Whether part of new hire training or career development, on-the-job training can help your staff learn new skills while remaining productive. Here are some guidelines for developing and implementing an effective on-the-job training program:
Understand your needs.
Identify the skills and knowledge your employees need to succeed now and in the future. Interview and observe employees, look for inefficiencies in the company and determine whether training would help or if company processes need to change. Once you understand the potential challenges employees face, identify what training can help meet your needs.
Determine training methods.
On-the-job training allows employees to learn by observing and participating in the work of more seasoned employees. Hands-on work may involve demonstrations, simulations, coaching/mentoring, or job shadowing. Classroom training, such as role playing, lectures, and tutorials may also help employees improve their skills.
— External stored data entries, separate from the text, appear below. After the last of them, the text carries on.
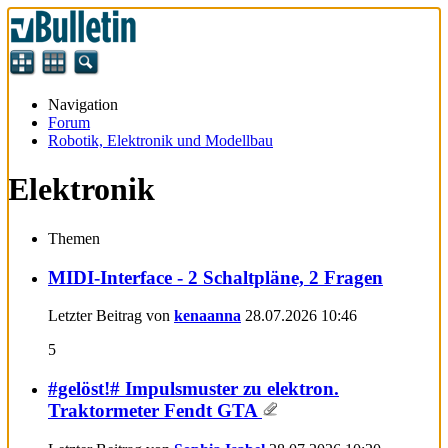
Navigation
Forum
Robotik, Elektronik und Modellbau
Elektronik
Themen
MIDI-Interface - 2 Schaltpläne, 2 Fragen
Letzter Beitrag von
kenaanna
28.07.2026
10:46
5
#gelöst!# Impulsmuster zu elektron.
Traktormeter Fendt GTA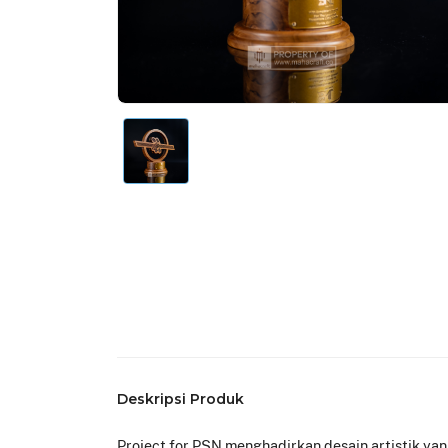
Deskripsi Produk
Project for PSN menghadirkan desain artistik ya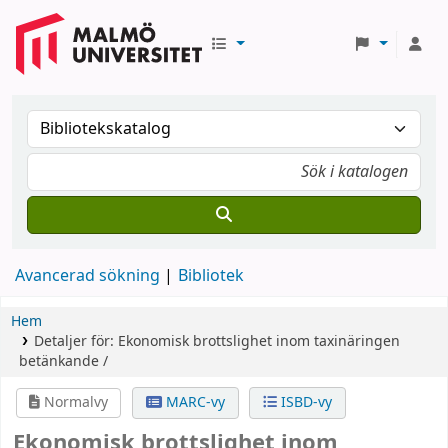
Avancerad sökning
Bibliotek
Hem
Detaljer för:
Ekonomisk brottslighet inom taxinäringen
betänkande /
Normalvy
MARC-vy
ISBD-vy
Ekonomisk brottslighet inom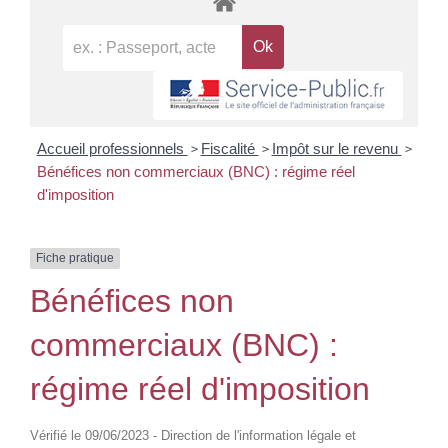
>
>
>
Accueil professionnels
Fiscalité
Impôt sur le revenu
Bénéfices non commerciaux (BNC) : régime réel
d'imposition
Fiche pratique
Bénéfices non
commerciaux (BNC) :
régime réel d'imposition
Vérifié le 09/06/2023 - Direction de l'information légale et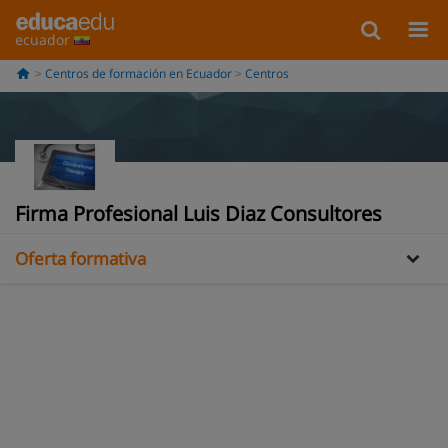
ecuador
Centros de formación en Ecuador
Centros
Información
Firma Profesional Luis Diaz Consultores
Oferta formativa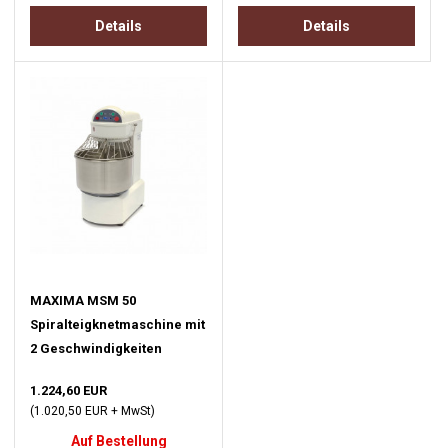
Details
Details
MAXIMA MSM 50
Spiralteigknetmaschine mit
2 Geschwindigkeiten
1.224,60 EUR
(1.020,50 EUR + MwSt)
Auf Bestellung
The decision to select an employee for training must be made without regard to race, sex, religion, age, disability, and any other characteristics that are protected under federal, state, and local laws. Additionally, under the Americans with Disabilities Act and similar state laws, you may be required to provide reasonable accommodations to employees who have disabilities so that they may participate in training.
Choose trainers carefully.
Make sure your trainers are proficient in the work and are skilled at transferring their knowledge and experience to others. Trainers should create a positive learning environment, tailor their program to different learning styles (see below), and inspire and motivate trainees.
Consider different learning styles.
Take an approach that addresses different learning styles. For example, some employees may prefer a slide presentation with a lot of visual content, whereas others may learn better through discussions and role playing. The key is not to choose one over the other but rather to present the information in several different ways.
Look for government incentives.
Some jurisdictions have programs that offer incentives for employers that provide on-the-job training to unemployed, underemployed, and dislocated workers. These programs typically pay a certain portion of the employee's wages to help defray the costs of training. Check with your state or local jurisdiction for details.
To determine the effectiveness of training, establish standards to evaluate each trainee. At the end of training, and at set intervals following the training, assess whether employees have the needed skills and knowledge. Make sure these skills have transferred to their job and look for impacts on productivity. Additionally, ask trainees to evaluate their trainers and the program as a whole.
At regular intervals after the training, check in with the employee to determine how much of the training they are retaining and using, solicit feedback on their experience, and provide ongoing support as necessary.
On-the-job training can help your employees build on their skills and knowledge while improving productivity.